题目说明: 将下列全部记录逐行填入一张Markdown表格，两列分别命名为"序号"和"内容"，空行不计。答案中不要包含图片。

::: 所示信息

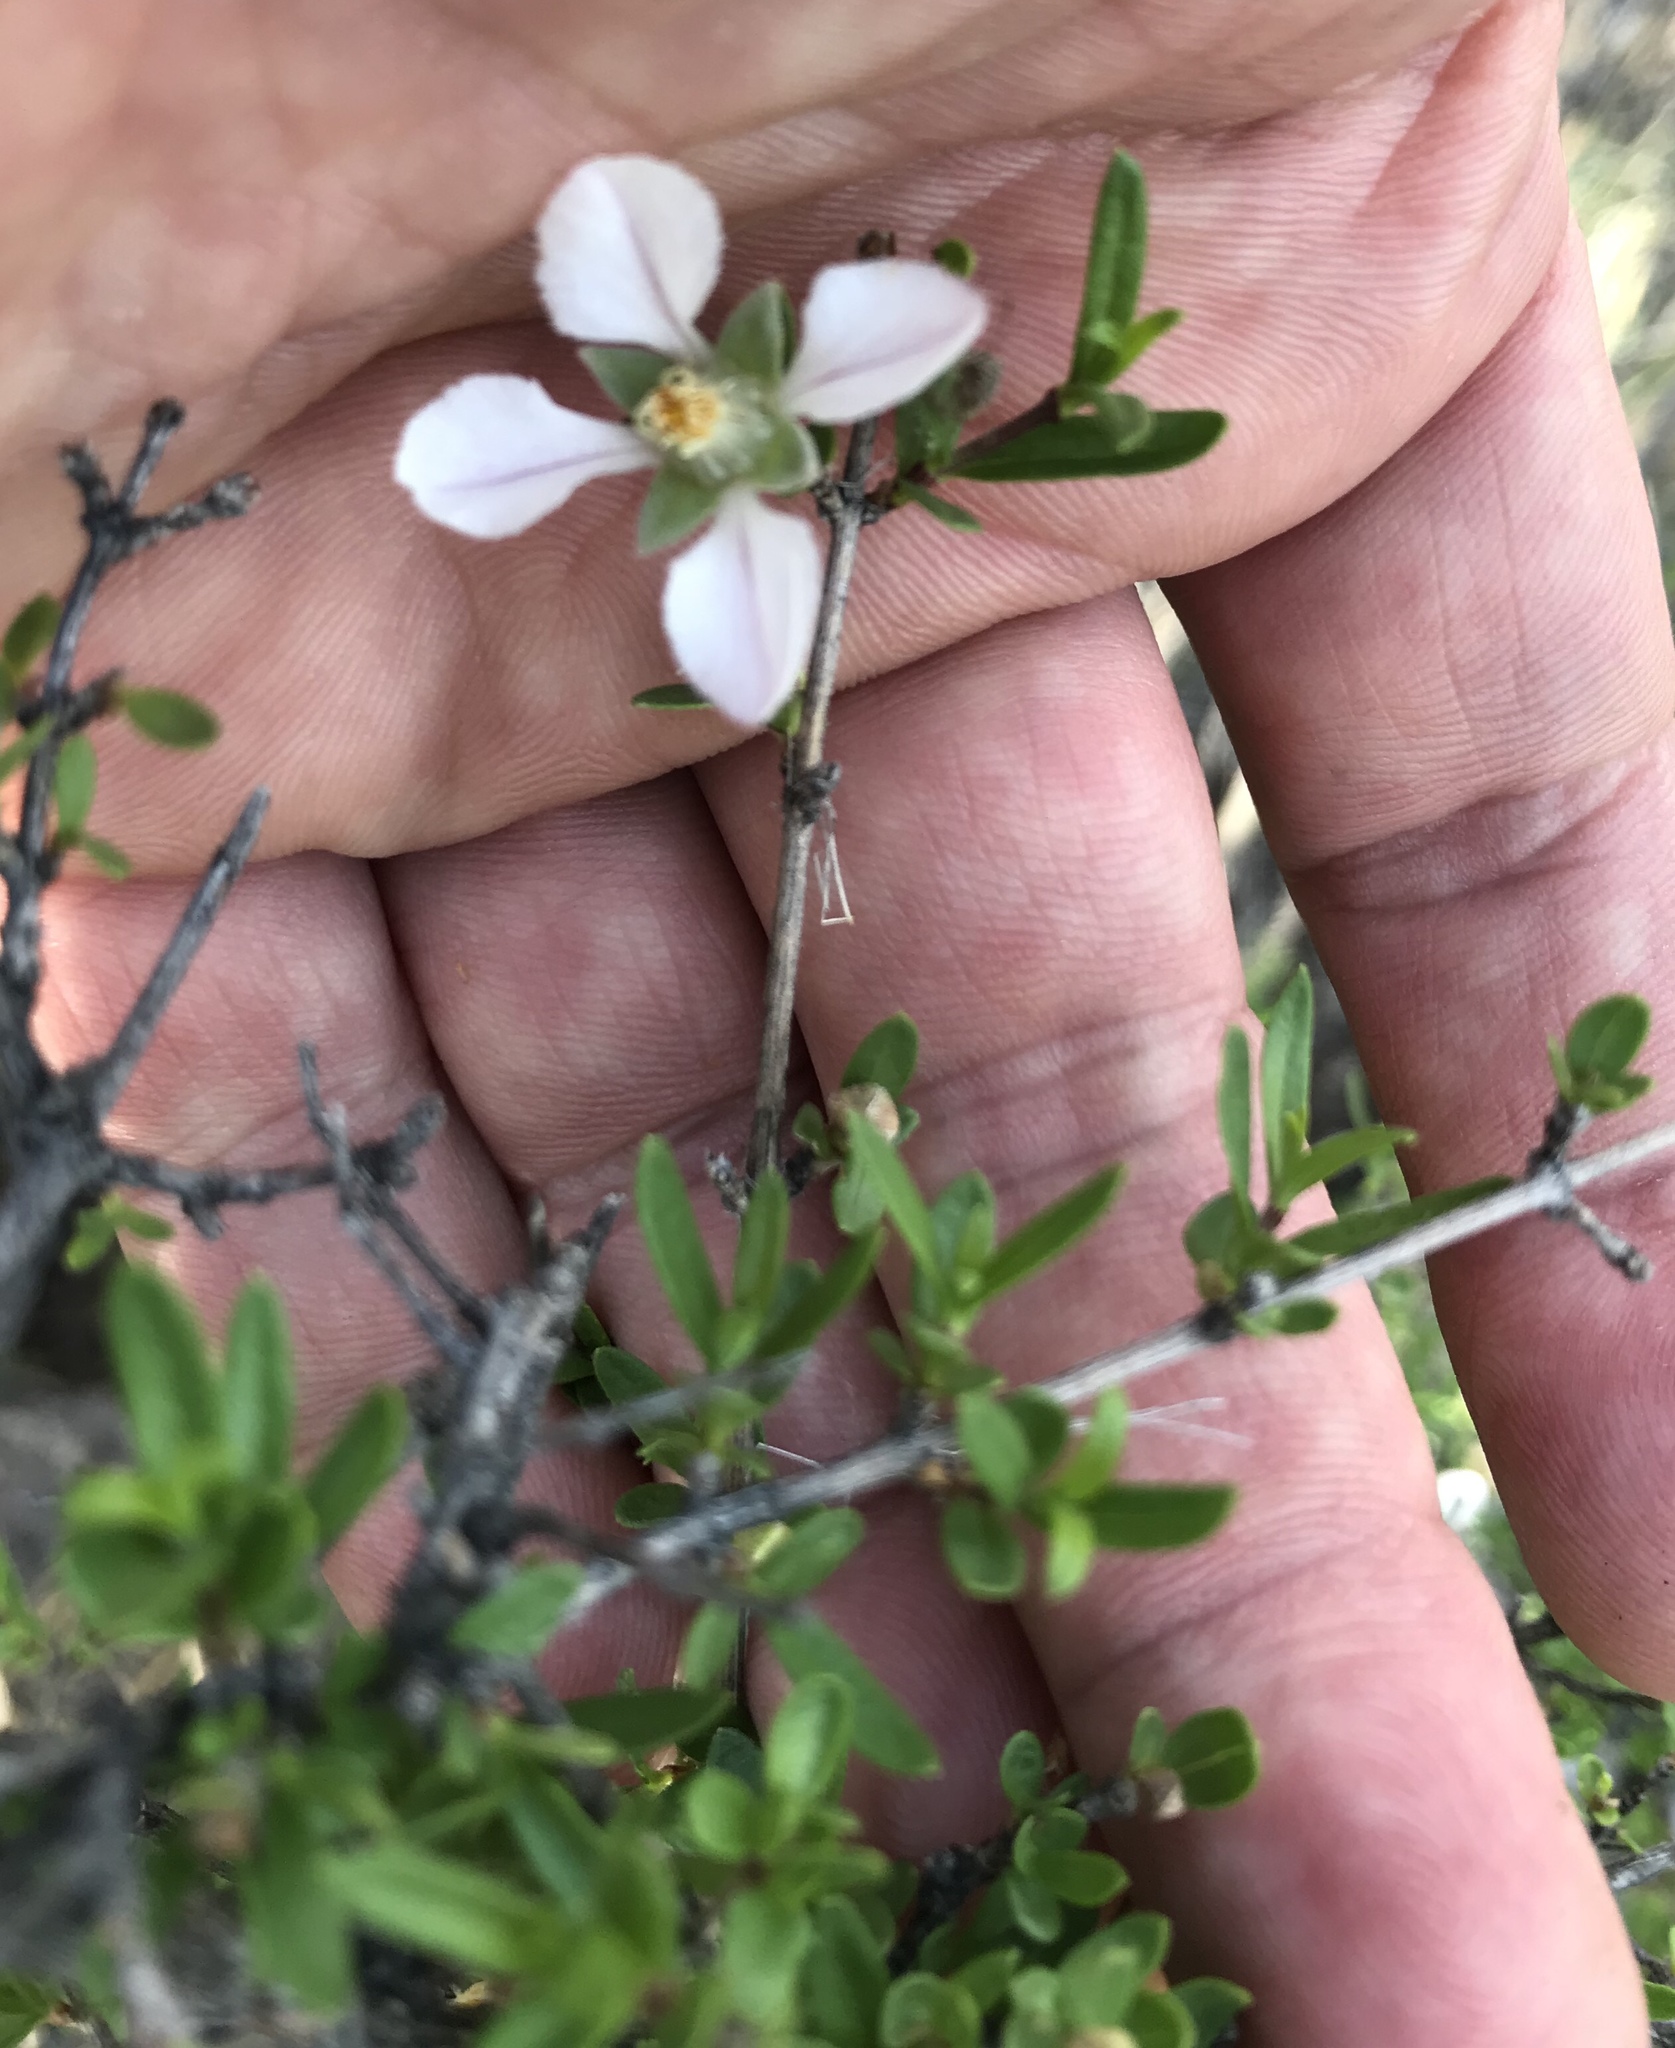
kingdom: Plantae
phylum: Tracheophyta
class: Magnoliopsida
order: Cornales
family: Hydrangeaceae
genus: Fendlera
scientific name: Fendlera rupicola
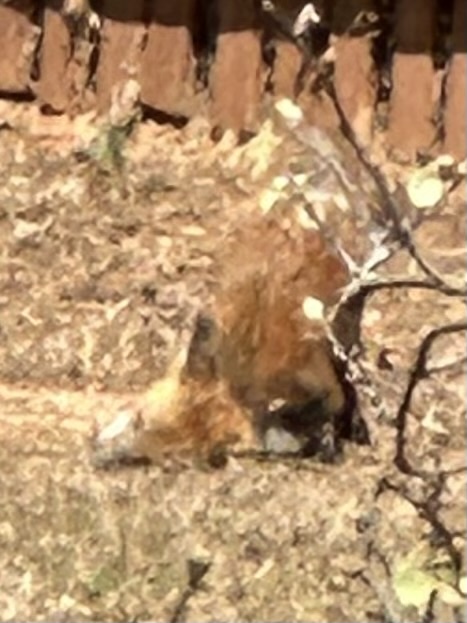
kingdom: Animalia
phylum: Chordata
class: Mammalia
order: Carnivora
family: Canidae
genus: Vulpes
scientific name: Vulpes vulpes
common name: Red fox
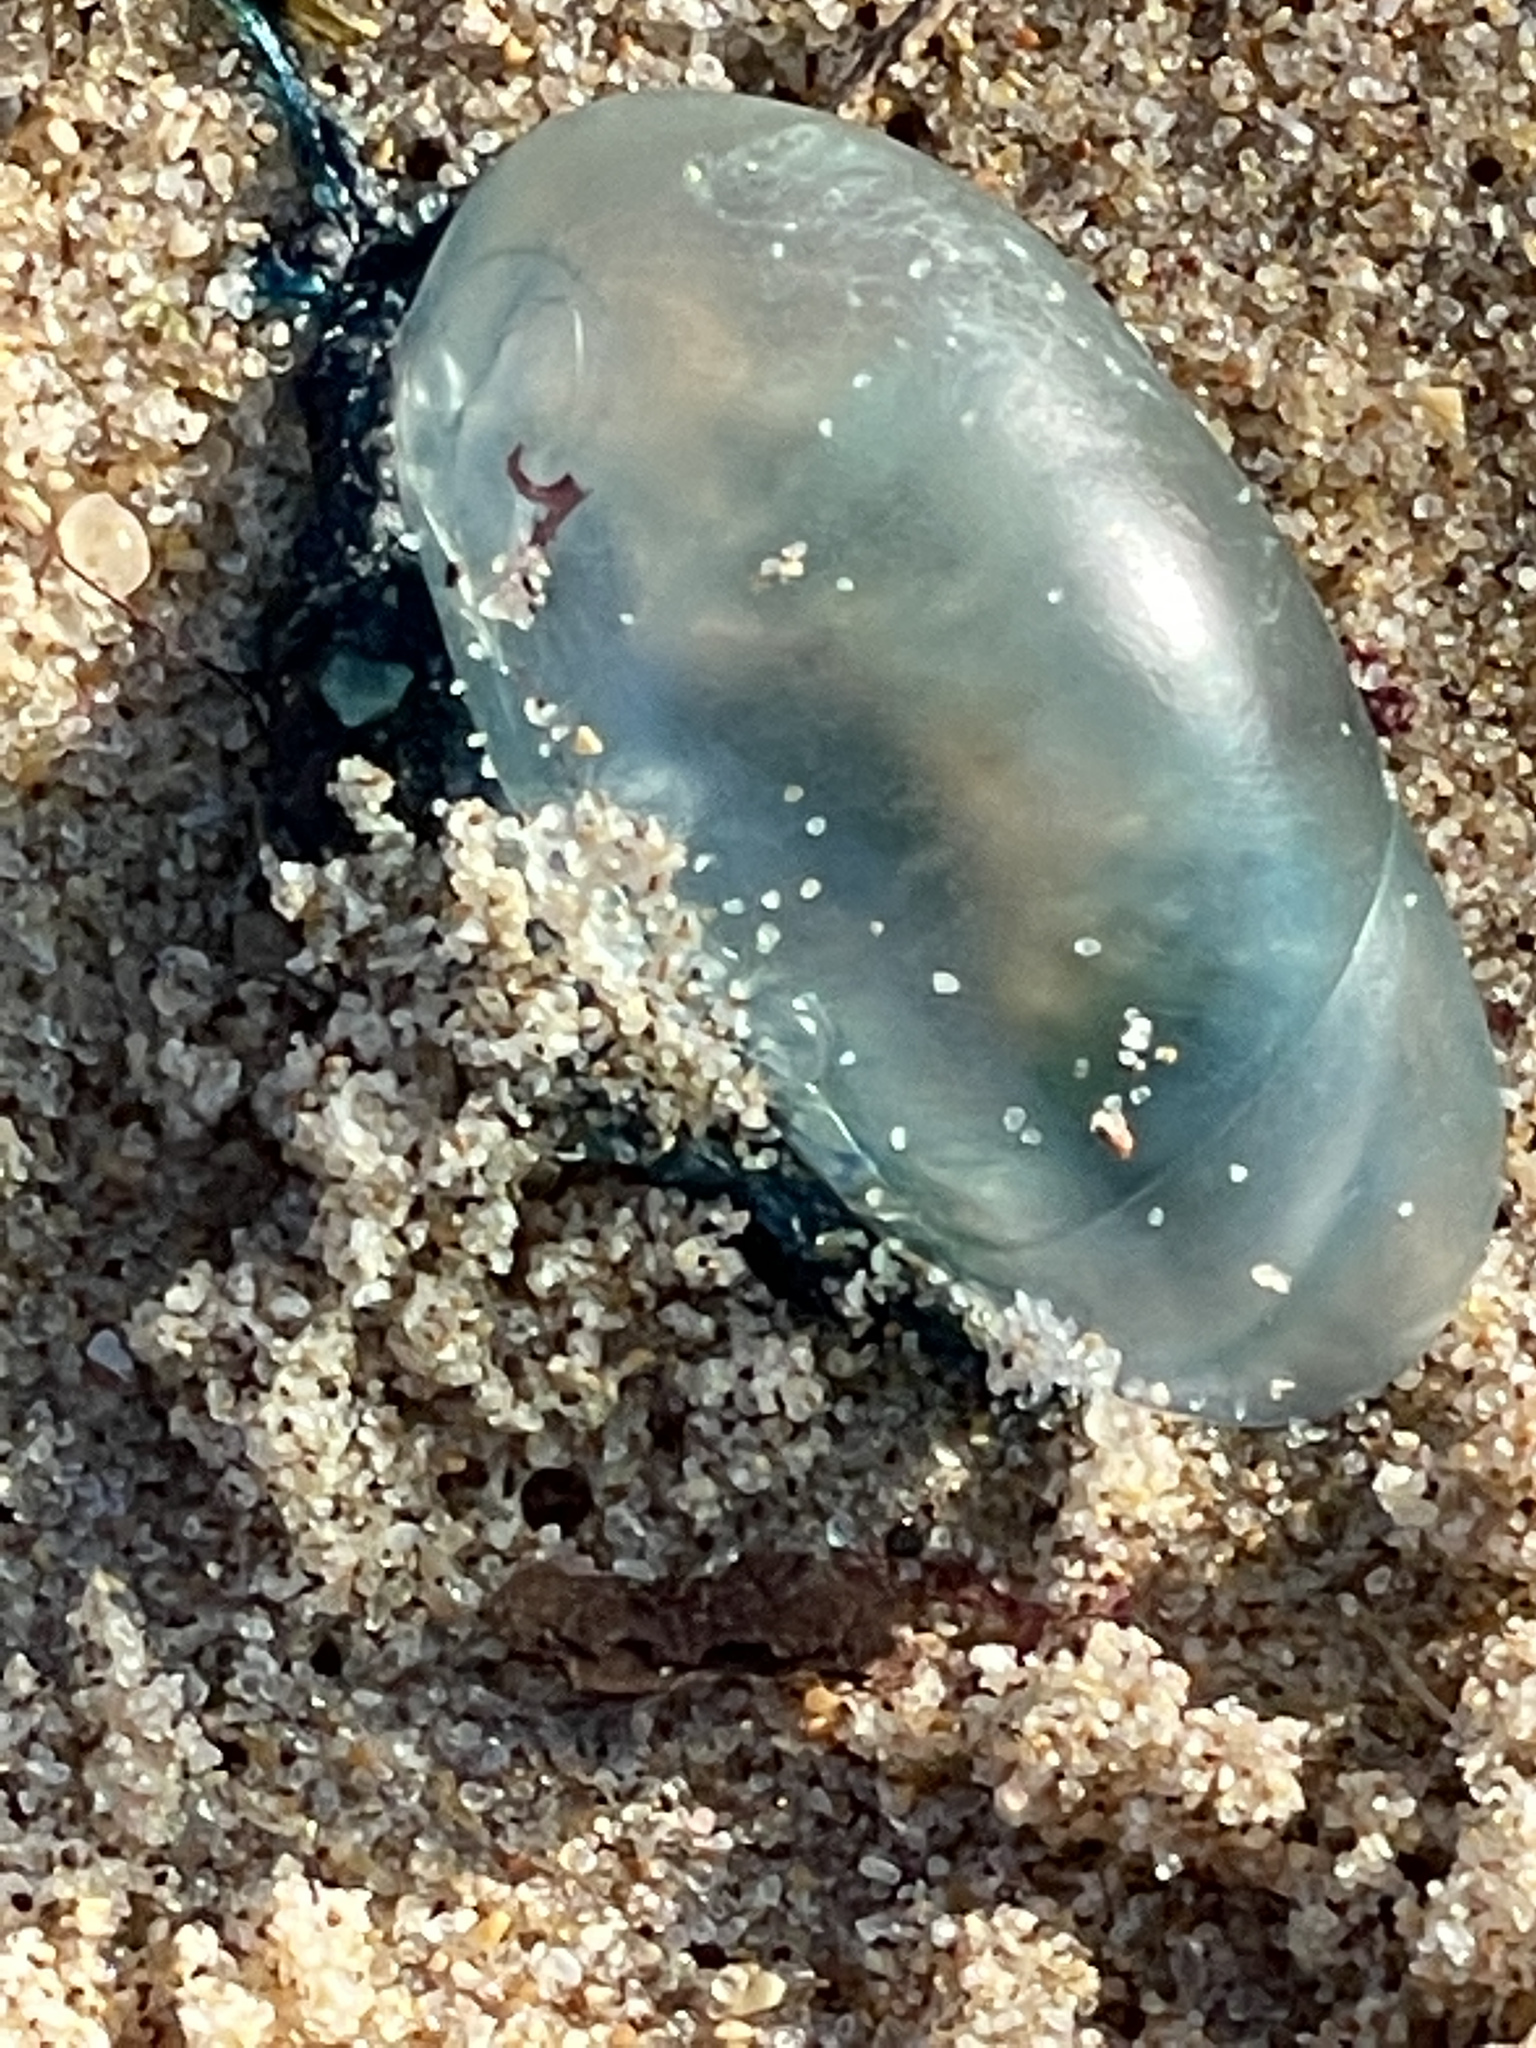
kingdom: Animalia
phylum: Cnidaria
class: Hydrozoa
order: Siphonophorae
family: Physaliidae
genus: Physalia
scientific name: Physalia physalis
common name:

::::::

参考答案:
| 序号 | 内容 |
|---|---|
| 1 | kingdom: Plantae |
| 2 | phylum: Tracheophyta |
| 3 | class: Magnoliopsida |
| 4 | order: Cornales |
| 5 | family: Hydrangeaceae |
| 6 | genus: Fendlera |
| 7 | scientific name: Fendlera rupicola |
| 8 | kingdom: Animalia |
| 9 | phylum: Chordata |
| 10 | class: Mammalia |
| 11 | order: Carnivora |
| 12 | family: Canidae |
| 13 | genus: Vulpes |
| 14 | scientific name: Vulpes vulpes |
| 15 | common name: Red fox |
| 16 | kingdom: Animalia |
| 17 | phylum: Cnidaria |
| 18 | class: Hydrozoa |
| 19 | order: Siphonophorae |
| 20 | family: Physaliidae |
| 21 | genus: Physalia |
| 22 | scientific name: Physalia physalis |
| 23 | common name: |